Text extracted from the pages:
________________________________________
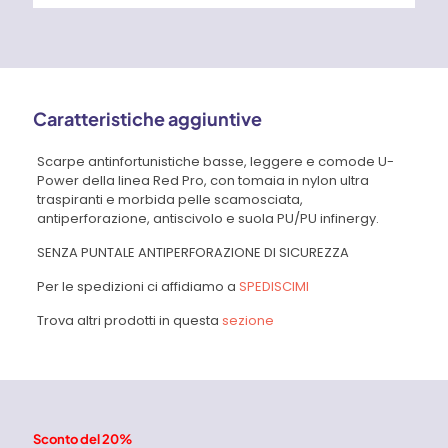
Caratteristiche aggiuntive
Scarpe antinfortunistiche basse, leggere e comode U-
Power della linea Red Pro, con tomaia in nylon ultra
traspiranti e morbida pelle scamosciata,
antiperforazione, antiscivolo e suola PU/PU infinergy.
SENZA PUNTALE ANTIPERFORAZIONE DI SICUREZZA
Per le spedizioni ci affidiamo a
SPEDISCIMI
Trova altri prodotti in questa
sezione
Sconto del 20%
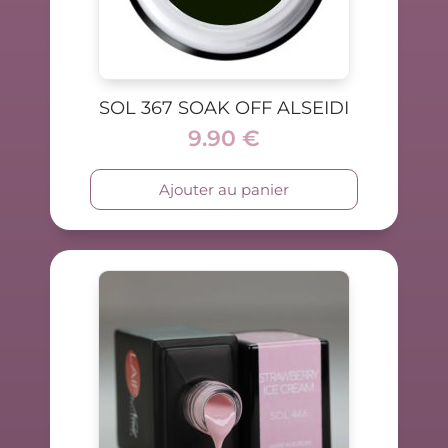
SOL 367 SOAK OFF ALSEIDI
9.90
€
Ajouter au panier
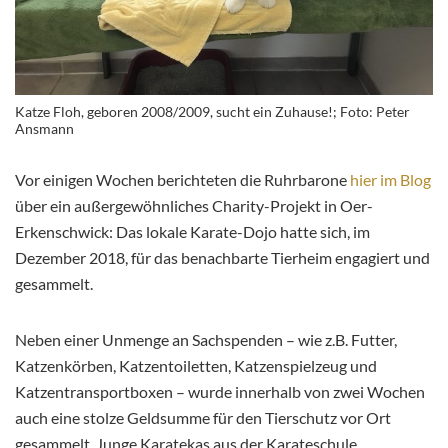
Katze Floh, geboren 2008/2009, sucht ein Zuhause!; Foto: Peter
Ansmann
Vor einigen Wochen berichteten die Ruhrbarone
hier im Blog
über ein außergewöhnliches Charity-Projekt in Oer-
Erkenschwick: Das lokale Karate-Dojo hatte sich, im
Dezember 2018, für das benachbarte Tierheim engagiert und
gesammelt.
Neben einer Unmenge an Sachspenden – wie z.B. Futter,
Katzenkörben, Katzentoiletten, Katzenspielzeug und
Katzentransportboxen – wurde innerhalb von zwei Wochen
auch eine stolze Geldsumme für den Tierschutz vor Ort
gesammelt. Junge Karatekas aus der Karateschule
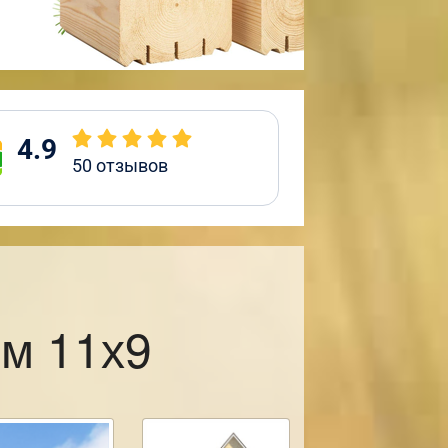
4.9
50
отзывов
м 11х9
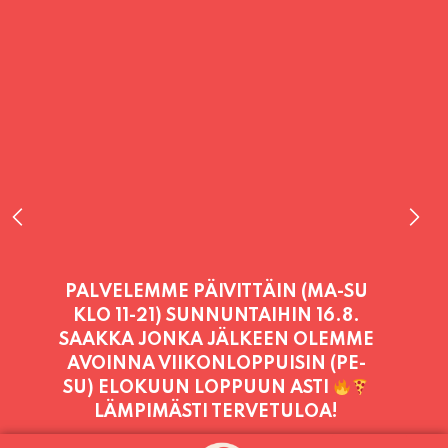
PALVELEMME PÄIVITTÄIN (MA-SU
KLO 11-21) SUNNUNTAIHIN 16.8.
SAAKKA JONKA JÄLKEEN OLEMME
AVOINNA VIIKONLOPPUISIN (PE-
SU) ELOKUUN LOPPUUN ASTI
LÄMPIMÄSTI TERVETULOA!
PALVELEMME TÄNÄÄN:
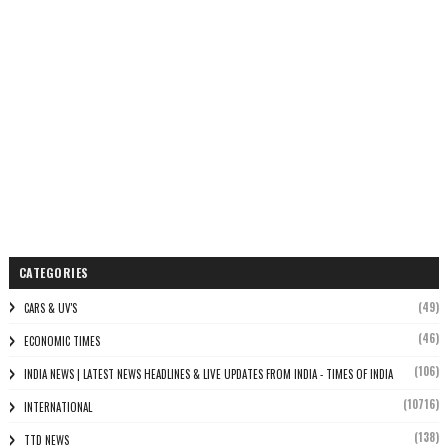
CATEGORIES
(49)
CARS & UV'S
(46)
ECONOMIC TIMES
(106)
INDIA NEWS | LATEST NEWS HEADLINES & LIVE UPDATES FROM INDIA - TIMES OF INDIA
(10716)
INTERNATIONAL
(138)
TTD NEWS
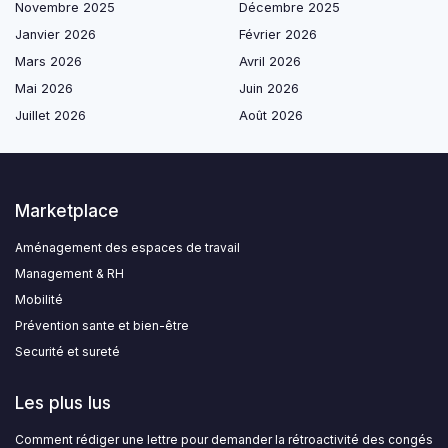
Novembre 2025
Décembre 2025
Janvier 2026
Février 2026
Mars 2026
Avril 2026
Mai 2026
Juin 2026
Juillet 2026
Août 2026
Marketplace
Aménagement des espaces de travail
Management & RH
Mobilité
Prévention sante et bien-être
Securité et sureté
Les plus lus
Comment rédiger une lettre pour demander la rétroactivité des congés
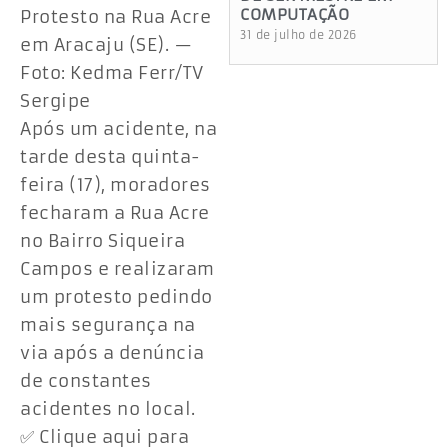
COMPUTAÇÃO
Protesto na Rua Acre
31 de julho de 2026
em Aracaju (SE). —
Foto: Kedma Ferr/TV
Sergipe
Após um acidente, na
tarde desta quinta-
feira (17), moradores
fecharam a Rua Acre
no Bairro Siqueira
Campos e realizaram
um protesto pedindo
mais segurança na
via após a denúncia
de constantes
acidentes no local.
✅ Clique aqui para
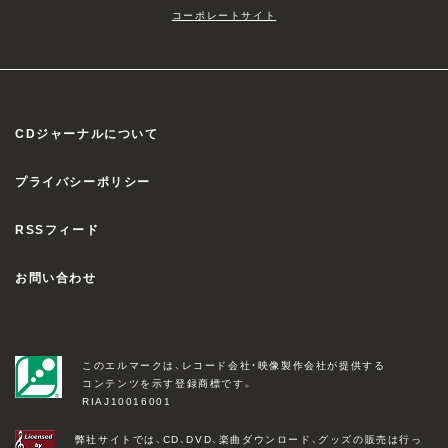
コーポレートサイト
CDジャーナルについて
プライバシーポリシー
RSSフィード
お問い合わせ
このエルマークは、レコード会社・映像製作会社が提供する
コンテンツを示す登録商標です。
RIAJ10016001
弊社サイトでは、CD、DVD、楽曲ダウンロード、グッズの販売は行っ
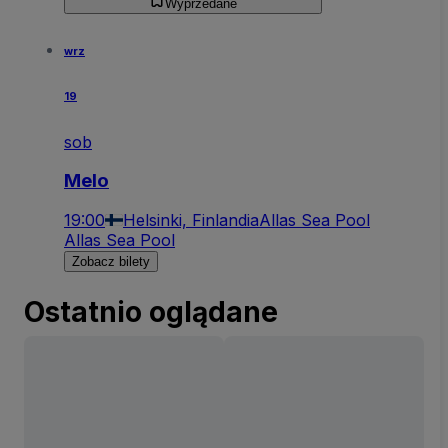
Wyprzedane
wrz
19
sob
Melo
19:00
Helsinki, Finlandia
Allas Sea Pool
Allas Sea Pool
Zobacz bilety
Ostatnio oglądane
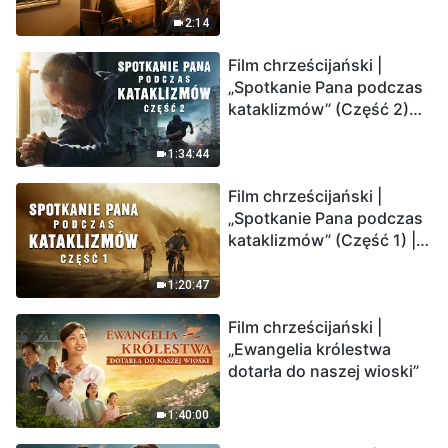
2:14
Film chrześcijański |
„Spotkanie Pana podczas
kataklizmów” (Część 2)
Ziemia wchodzi w
„masowe wymieranie”.
1:34:44
Katastrofy uderzają.
Film chrześcijański |
Ludzkość weszła w
„Spotkanie Pana podczas
odliczanie. Czy znalazłeś
kataklizmów” (Część 1) |
już drogę ocalenia?
Nasz dom, Ziemia, stoi na
krawędzi, dokąd zmierza
1:20:47
los ludzkości?
Film chrześcijański |
„Ewangelia królestwa
dotarła do naszej wioski”
1:40:00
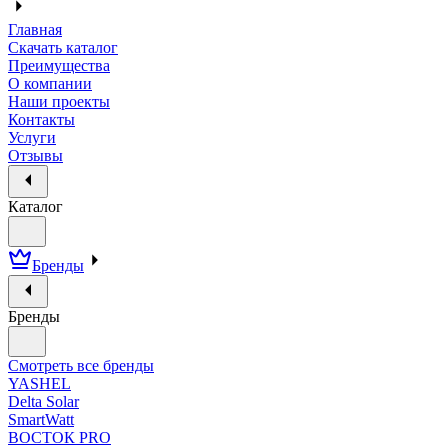
Главная
Скачать каталог
Преимущества
О компании
Наши проекты
Контакты
Услуги
Отзывы
Каталог
Бренды
Бренды
Смотреть все бренды
YASHEL
Delta Solar
SmartWatt
ВОСТОК PRO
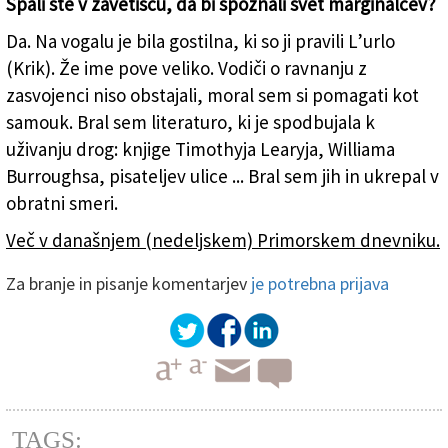
Spali ste v zavetišču, da bi spoznali svet marginalcev?
Da. Na vogalu je bila gostilna, ki so ji pravili L’urlo
(Krik). Že ime pove veliko. Vodiči o ravnanju z
zasvojenci niso obstajali, moral sem si pomagati kot
samouk. Bral sem literaturo, ki je spodbujala k
uživanju drog: knjige Timothyja Learyja, Williama
Burroughsa, pisateljev ulice ... Bral sem jih in ukrepal v
obratni smeri.
Več v današnjem (nedeljskem) Primorskem dnevniku.
Za branje in pisanje komentarjev
je potrebna prijava
TAGS:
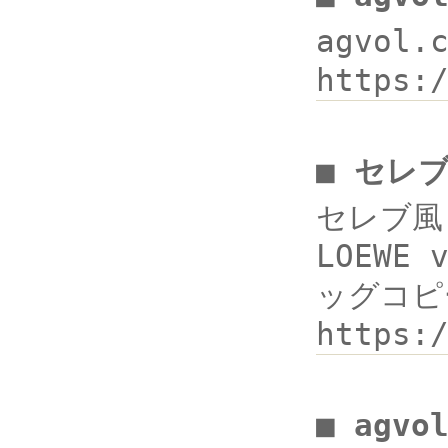
agvol
https:
■ セレ
セレブ風 
LOEWE
ッグコピー
https
■ agv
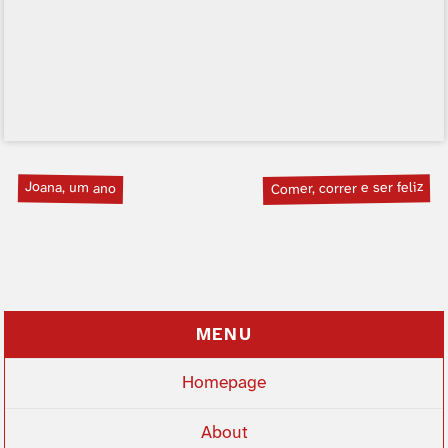
Joana, um ano
Comer, correr e ser feliz
MENU
Homepage
About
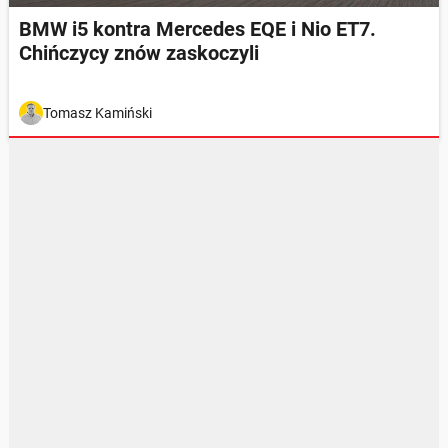
BMW i5 kontra Mercedes EQE i Nio ET7.
Chińczycy znów zaskoczyli
Tomasz Kamiński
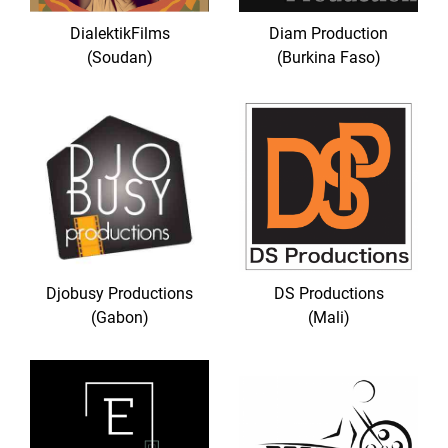
DialektikFilms
Diam Production
(Soudan)
(Burkina Faso)
Djobusy Productions
DS Productions
(Gabon)
(Mali)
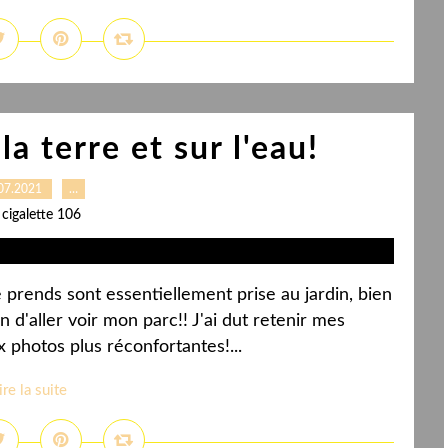
 la terre et sur l'eau!
07.2021
…
 cigalette 106
prends sont essentiellement prise au jardin, bien
on d'aller voir mon parc!! J'ai dut retenir mes
 photos plus réconfortantes!...
ire la suite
________________________________________
Quote the data above from the line containing "BMW i5 kontra Mercedes EQE i Nio ET7." through the end of the data, including both ends, and omit the pictures from your answer.

EXERCISE OUTPUT
BMW i5 kontra Mercedes EQE i Nio ET7.
Chińczycy znów zaskoczyli
Tomasz Kamiński
DialektikFilms
Diam Production
(Soudan)
(Burkina Faso)
Djobusy Productions
DS Productions
(Gabon)
(Mali)
 la terre et sur l'eau!
07.2021
…
 cigalette 106
prends sont essentiellement prise au jardin, bien
on d'aller voir mon parc!! J'ai dut retenir mes
 photos plus réconfortantes!...
ire la suite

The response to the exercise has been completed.